**JOB ITEM**:
Rewrite the data from its start through the line containing "PHOTOGRAPHERS", replacing "PLANNING" with "PREPARATION" and leaving everything else unchanged.

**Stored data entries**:
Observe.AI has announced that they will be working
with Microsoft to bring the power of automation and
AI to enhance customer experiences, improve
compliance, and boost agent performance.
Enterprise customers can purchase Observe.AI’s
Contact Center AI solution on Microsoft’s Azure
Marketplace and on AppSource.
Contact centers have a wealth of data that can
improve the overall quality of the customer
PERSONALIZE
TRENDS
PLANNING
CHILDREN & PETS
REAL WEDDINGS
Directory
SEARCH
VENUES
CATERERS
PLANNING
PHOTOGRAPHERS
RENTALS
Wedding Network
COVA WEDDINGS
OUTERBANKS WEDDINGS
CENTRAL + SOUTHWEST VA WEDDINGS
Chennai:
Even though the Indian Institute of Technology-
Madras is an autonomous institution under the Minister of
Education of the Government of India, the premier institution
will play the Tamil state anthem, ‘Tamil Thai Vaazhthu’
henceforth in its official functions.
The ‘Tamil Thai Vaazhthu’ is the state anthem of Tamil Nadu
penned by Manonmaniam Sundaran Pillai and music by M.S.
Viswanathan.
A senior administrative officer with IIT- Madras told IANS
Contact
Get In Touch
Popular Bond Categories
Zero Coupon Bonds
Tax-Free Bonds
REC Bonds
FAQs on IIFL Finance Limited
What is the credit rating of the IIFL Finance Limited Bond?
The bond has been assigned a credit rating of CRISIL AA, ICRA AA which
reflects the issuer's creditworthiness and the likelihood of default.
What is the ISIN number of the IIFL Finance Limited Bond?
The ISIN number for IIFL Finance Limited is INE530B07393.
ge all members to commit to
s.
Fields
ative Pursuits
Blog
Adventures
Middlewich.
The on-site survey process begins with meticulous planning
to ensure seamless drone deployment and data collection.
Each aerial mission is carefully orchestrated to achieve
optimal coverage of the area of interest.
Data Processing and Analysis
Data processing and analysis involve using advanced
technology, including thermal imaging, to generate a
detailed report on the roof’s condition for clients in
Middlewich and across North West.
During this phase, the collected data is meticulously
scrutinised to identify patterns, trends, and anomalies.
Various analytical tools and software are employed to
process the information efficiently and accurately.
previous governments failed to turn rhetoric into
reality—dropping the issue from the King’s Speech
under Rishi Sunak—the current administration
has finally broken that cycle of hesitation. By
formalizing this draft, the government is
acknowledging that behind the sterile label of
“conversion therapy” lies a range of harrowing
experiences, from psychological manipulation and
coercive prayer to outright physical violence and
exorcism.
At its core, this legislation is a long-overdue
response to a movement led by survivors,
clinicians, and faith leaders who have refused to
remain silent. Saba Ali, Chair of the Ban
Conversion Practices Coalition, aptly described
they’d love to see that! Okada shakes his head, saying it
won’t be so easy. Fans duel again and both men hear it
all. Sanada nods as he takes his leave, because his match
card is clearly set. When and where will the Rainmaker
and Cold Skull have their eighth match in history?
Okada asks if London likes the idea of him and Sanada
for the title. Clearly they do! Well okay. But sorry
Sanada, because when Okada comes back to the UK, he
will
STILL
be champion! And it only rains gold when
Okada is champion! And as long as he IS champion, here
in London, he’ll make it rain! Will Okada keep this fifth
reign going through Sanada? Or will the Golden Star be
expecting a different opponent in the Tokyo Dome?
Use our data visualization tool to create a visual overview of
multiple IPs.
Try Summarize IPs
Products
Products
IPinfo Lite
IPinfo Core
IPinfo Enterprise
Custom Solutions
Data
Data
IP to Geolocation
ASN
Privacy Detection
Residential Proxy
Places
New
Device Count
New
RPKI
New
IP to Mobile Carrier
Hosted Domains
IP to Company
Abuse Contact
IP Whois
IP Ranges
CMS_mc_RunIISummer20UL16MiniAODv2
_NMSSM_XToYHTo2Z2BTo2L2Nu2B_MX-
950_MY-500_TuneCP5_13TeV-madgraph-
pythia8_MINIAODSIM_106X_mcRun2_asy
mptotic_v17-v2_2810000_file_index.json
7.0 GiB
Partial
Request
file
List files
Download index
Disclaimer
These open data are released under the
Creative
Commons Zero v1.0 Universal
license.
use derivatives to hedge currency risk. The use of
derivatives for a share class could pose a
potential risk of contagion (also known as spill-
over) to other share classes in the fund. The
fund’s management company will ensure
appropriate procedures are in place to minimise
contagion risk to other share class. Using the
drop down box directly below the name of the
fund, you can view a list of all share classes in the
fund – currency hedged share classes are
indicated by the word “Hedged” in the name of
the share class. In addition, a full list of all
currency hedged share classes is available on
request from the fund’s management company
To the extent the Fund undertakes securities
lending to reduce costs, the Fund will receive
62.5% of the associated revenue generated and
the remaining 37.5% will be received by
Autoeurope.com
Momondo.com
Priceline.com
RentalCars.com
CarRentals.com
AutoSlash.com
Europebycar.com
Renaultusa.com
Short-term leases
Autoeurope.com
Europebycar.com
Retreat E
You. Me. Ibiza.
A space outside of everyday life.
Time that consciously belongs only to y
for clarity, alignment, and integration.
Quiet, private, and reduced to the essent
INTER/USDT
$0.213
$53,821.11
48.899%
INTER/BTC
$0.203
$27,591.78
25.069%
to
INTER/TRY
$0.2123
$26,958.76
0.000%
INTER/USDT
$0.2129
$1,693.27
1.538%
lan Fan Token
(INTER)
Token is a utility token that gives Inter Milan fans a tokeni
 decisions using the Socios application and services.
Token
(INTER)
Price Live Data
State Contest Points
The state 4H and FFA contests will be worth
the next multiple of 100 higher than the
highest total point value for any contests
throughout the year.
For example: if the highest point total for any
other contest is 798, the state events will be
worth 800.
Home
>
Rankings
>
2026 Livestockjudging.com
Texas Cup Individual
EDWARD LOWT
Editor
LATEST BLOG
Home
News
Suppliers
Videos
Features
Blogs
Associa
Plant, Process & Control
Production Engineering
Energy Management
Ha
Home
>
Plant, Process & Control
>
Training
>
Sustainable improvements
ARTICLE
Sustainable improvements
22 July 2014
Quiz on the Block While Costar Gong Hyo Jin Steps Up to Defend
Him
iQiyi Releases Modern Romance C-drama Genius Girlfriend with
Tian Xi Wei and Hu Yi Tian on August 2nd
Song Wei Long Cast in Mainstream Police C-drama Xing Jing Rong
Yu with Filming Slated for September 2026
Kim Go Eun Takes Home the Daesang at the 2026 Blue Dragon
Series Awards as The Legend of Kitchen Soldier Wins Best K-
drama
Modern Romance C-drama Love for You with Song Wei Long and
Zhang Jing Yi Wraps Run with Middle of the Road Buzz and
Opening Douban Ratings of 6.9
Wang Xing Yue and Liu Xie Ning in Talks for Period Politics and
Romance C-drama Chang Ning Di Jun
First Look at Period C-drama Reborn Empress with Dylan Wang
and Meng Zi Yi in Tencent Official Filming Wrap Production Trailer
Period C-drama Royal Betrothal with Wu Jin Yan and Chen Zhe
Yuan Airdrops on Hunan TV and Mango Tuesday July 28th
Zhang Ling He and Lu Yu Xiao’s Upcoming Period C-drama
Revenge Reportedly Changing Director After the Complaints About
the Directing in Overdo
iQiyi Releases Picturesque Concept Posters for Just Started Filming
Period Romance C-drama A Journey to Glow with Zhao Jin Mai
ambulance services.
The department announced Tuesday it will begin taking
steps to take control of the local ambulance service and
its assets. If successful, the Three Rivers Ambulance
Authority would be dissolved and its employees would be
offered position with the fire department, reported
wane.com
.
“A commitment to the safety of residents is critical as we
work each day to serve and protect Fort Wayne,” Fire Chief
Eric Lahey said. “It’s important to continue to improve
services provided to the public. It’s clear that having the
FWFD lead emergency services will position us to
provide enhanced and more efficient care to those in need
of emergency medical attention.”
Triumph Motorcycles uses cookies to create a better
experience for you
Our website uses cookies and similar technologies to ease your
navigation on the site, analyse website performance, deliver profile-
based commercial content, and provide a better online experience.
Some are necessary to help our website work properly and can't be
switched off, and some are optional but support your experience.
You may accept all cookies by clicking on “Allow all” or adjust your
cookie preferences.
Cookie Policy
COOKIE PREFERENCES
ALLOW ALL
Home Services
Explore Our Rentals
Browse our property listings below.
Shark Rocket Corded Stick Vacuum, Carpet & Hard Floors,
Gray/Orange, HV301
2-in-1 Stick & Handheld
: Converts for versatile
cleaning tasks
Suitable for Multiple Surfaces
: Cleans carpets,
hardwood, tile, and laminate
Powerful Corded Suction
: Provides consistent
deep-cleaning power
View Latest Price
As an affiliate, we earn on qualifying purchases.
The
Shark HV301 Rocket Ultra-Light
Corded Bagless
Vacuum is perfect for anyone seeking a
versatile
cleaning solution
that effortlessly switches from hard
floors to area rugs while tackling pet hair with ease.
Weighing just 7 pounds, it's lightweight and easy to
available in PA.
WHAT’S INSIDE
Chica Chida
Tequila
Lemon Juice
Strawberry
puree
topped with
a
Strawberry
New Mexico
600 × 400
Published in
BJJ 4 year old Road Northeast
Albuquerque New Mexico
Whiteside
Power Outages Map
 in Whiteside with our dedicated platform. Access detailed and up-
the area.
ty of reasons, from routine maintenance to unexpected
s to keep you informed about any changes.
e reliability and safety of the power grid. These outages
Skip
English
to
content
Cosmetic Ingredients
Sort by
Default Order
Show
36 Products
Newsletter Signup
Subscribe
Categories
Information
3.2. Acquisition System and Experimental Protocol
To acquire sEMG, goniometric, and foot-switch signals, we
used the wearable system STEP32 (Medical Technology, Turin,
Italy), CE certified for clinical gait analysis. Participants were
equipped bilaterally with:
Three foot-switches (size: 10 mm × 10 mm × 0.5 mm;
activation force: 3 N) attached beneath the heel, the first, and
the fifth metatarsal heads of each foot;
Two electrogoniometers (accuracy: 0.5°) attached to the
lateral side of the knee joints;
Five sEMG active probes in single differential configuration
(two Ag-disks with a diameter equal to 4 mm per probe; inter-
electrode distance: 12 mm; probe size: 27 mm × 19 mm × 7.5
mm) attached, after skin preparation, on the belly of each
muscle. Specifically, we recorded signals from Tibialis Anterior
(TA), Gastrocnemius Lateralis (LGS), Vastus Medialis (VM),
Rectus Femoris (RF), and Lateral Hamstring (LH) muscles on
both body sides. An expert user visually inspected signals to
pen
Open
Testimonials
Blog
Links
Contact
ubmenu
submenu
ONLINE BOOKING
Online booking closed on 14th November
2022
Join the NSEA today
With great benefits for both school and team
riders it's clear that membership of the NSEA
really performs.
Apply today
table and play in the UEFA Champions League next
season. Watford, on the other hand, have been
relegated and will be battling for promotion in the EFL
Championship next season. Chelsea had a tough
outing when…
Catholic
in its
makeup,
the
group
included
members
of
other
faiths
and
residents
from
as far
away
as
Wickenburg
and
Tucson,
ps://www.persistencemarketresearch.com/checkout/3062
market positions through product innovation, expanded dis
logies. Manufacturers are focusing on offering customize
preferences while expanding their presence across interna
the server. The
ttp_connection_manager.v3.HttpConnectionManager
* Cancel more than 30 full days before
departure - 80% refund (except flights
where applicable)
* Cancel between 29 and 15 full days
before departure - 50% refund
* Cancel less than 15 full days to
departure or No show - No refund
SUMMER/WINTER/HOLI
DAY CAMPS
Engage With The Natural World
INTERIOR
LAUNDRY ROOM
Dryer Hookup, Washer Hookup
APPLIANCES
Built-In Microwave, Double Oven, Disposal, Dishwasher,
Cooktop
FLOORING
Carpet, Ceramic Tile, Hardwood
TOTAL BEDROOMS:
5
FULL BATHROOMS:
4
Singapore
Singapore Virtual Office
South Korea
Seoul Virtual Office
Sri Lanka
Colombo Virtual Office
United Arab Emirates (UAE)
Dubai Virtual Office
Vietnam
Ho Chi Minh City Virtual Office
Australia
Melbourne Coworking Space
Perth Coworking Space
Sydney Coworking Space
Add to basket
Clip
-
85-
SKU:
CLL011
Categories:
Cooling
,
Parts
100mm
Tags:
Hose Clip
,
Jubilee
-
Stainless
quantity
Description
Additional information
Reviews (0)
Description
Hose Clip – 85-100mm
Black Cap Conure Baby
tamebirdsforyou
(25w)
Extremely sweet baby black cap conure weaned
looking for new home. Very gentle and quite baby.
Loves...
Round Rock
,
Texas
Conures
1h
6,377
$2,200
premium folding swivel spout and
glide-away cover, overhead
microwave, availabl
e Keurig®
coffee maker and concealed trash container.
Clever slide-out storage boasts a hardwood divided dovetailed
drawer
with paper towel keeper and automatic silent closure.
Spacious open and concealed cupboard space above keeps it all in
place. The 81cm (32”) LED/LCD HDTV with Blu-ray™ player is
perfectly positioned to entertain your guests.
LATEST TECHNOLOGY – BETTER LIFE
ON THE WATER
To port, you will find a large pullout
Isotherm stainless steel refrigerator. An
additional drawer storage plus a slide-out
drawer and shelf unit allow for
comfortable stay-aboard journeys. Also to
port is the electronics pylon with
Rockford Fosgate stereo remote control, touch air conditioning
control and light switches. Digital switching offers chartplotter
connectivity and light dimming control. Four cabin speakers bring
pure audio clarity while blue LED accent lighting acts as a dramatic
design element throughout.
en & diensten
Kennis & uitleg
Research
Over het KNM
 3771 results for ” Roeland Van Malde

**SOLUTION**:
Observe.AI has announced that they will be working
with Microsoft to bring the power of automation and
AI to enhance customer experiences, improve
compliance, and boost agent performance.
Enterprise customers can purchase Observe.AI’s
Contact Center AI solution on Microsoft’s Azure
Marketplace and on AppSource.
Contact centers have a wealth of data that can
improve the overall quality of the customer
PERSONALIZE
TRENDS
PREPARATION
CHILDREN & PETS
REAL WEDDINGS
Directory
SEARCH
VENUES
CATERERS
PREPARATION
PHOTOGRAPHERS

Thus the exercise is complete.